22:22 PM, 17th February 2018, About 4 years ago

Richard, I think we have to agree to differ, otherwise we could be playing doggie tennis for weeks. ('Oh, East is East and West is West, and never the twain shall meet...' Kipling again.) I'm sure we are both convinced that the decision to allow pets, or not, must remain in the hands of individual landlords. Let's hope it stays that way.

by Mark Alexander

6:20 AM, 18th February 2018, About 4 years ago

Reply to the comment left by James Noble at 17/02/2018 - 22:22
Interesting to read both sides of your debate. Thank you for keeping it clean and professional.

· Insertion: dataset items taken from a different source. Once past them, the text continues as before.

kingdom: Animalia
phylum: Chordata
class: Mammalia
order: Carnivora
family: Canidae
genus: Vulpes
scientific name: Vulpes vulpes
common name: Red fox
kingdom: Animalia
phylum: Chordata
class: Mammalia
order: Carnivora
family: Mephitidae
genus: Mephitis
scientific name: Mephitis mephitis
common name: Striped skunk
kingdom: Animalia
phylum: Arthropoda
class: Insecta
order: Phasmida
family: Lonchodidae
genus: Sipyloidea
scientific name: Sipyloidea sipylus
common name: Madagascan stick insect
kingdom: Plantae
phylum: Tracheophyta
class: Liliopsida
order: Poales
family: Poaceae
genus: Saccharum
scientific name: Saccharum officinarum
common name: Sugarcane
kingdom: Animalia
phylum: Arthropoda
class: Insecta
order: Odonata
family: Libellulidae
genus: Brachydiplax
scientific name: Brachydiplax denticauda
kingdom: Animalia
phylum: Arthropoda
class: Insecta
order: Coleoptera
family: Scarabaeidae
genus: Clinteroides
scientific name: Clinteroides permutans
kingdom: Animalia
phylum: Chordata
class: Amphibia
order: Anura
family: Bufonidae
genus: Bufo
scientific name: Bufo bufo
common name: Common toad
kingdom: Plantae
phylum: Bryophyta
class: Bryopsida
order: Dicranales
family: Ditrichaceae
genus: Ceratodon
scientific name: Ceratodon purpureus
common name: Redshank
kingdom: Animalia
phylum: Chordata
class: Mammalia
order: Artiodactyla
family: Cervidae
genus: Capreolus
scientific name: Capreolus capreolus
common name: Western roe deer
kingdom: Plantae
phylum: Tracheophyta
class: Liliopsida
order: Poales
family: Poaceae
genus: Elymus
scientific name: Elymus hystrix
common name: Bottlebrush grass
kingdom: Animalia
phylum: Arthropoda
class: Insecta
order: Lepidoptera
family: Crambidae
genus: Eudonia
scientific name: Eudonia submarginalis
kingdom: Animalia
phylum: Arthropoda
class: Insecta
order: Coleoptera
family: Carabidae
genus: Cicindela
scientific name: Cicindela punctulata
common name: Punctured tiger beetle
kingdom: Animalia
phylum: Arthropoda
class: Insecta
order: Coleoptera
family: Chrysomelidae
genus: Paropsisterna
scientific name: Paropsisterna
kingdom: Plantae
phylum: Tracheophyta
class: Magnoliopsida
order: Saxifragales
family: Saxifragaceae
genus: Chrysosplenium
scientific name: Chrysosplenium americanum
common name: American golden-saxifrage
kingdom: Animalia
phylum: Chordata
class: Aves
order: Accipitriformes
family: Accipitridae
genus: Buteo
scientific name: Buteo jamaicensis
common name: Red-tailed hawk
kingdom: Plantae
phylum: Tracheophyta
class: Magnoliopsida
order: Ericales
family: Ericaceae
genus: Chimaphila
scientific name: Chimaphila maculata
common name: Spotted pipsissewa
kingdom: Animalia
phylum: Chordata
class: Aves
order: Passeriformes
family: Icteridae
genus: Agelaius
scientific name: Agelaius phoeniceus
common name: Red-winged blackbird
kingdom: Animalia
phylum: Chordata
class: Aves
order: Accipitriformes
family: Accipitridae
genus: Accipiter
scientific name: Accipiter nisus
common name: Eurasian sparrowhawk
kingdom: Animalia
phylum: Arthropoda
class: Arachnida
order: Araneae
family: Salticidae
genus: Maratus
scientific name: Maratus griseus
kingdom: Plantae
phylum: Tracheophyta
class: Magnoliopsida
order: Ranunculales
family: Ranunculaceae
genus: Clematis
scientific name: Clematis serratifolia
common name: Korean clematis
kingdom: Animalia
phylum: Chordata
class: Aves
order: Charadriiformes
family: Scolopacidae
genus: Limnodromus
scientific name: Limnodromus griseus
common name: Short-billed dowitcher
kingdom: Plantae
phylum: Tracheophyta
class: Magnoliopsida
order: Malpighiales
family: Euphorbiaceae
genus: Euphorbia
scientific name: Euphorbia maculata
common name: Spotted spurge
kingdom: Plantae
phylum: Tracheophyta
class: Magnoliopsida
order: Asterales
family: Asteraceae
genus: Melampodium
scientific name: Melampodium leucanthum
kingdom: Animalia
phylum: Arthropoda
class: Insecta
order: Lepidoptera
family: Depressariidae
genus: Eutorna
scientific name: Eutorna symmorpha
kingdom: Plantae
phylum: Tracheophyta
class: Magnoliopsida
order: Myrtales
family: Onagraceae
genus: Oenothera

by Chris @ Possession Friend

9:11 AM, 18th February 2018, About 4 years ago

Reply to the comment left by Mark Alexander at 18/02/2018 - 06:20
Making Pets ( or anything else ) 'Mandatory' is excessive and everybody with an ounce of sense should know 'one size doesn't fit all'.
There are plenty of examples of well-behaved pets (& tenants) and many to the contrary.
This is the basic fault in Corbyn's proposal.

by Smithy @hotmail

10:58 AM, 18th February 2018, About 4 years ago

Re: owning a snake. One of my tenants had a snake in a tank - he was remanded in custody for a week or so - electricity ran out and the heating in the tank stopped. The snake died. So did the tropical fish because the pump and heater in their tank stopped. Some time later he got a pet hamster for his daughter - she left her fluffy hat next to the cage and the hamster chewed it and choked.
Another (very nice) couple got a cat - they used to let it in and out of the front room (double glazed) window. It wasn't until after they had left (with return of full deposit) that I noticed that the seal along the bottom of the window had been shredded by the cat's claws - it is possible they hadn't even noticed.
Another tenant - an elderly lady - had her grandson living with her. He and a chum 'rescued' a couple of staffies - they took one each home. And in fairness, the dog has scars where it had been burnt with cigarettes. In due course, a mate of the grandson moved in temporarily - with an un-neutered staffie. So the next thing is we have a litter of staffies. Grandson kept one. The grandson has now moved out and my tenant (who is now 74) is stuck with two fully grown dogs. I have moved her to house with a larger garden, but the dogs are not exercised enough and are damaging the doors where they scratch. She also does not always know when they want to go into the garden so there are issues with dog wee. She has been with me for over 20 years and the dogs are genuinely nice animals (built like small tanks but very friendly) so I am reluctant to get rid of her or the dogs.
Needless to say, all my tenancy agreements say 'no pets'.